I'm an REU student who has just recently been thrown into a dynamical system problem without basically any background in the subject. My project advisor has told me that I should represent regions of my dynamical system by letters and look at the sequence of letters formed by the trajectory of a point under the iteration of my map.
He claims that it's a common result that if two points share the same sequence, then this sequence of letters is periodic. I've asked around among some of the other students, and they said that this is sometimes called symbolic dynamics, but none of them remembers this sort of result. I've also searched the internet, but it's possible that my google-fu is weak, since I didn't find any answers that way.

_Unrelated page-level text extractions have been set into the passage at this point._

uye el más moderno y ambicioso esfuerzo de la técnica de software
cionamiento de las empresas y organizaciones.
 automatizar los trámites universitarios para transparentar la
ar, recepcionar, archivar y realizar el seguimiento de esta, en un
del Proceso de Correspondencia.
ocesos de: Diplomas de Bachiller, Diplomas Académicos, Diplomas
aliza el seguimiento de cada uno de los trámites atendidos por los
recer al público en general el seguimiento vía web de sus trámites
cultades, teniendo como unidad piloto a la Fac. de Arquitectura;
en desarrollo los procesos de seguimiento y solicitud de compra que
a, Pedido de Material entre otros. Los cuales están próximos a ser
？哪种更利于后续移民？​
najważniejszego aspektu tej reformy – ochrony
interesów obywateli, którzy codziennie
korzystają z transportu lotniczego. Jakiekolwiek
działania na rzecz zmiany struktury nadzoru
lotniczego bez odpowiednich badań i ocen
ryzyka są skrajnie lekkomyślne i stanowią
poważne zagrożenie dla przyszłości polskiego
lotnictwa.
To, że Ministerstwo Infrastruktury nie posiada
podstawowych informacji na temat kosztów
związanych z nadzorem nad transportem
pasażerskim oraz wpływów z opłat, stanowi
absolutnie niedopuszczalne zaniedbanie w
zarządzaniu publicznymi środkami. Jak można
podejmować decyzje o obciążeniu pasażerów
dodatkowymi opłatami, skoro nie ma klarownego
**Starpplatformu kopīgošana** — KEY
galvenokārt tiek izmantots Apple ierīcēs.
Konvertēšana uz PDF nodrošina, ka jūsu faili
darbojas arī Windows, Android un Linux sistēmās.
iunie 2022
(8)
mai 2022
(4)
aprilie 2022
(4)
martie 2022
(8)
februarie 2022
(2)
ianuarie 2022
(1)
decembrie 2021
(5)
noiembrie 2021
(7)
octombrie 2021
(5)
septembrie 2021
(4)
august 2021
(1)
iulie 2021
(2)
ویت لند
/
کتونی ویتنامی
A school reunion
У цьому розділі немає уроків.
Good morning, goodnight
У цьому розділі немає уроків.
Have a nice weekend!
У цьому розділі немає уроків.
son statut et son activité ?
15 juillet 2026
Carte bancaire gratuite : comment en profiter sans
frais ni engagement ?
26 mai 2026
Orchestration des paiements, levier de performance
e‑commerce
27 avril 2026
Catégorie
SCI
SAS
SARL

To go one step further, there are obvious cases where it is false- take $S^1\times I$, and encode the regions as $A$ corresponds to $[0,\pi)\times I$ and $B$ corresponds to $[\pi,2\pi)\times I$ with map $f(x,y)=(x+1\mod{2\pi},y)$. Obviously any two points $(x,y)$ and $(x,z)$ with $y\neq z$ will have the same sequence, but since 1 is an irrational multiple of $2\pi$, the trajectory will never be periodic.
I'm interested in the general theory and common techniques applied to the question:
Represent a dynamical system by associating symbols with regions of the space. When is it true that if two distinct points's trajectories have the same sequence of symbols, then the sequence of symbols is periodic?
Any answers, examples, or specific references would be greatly appreciated.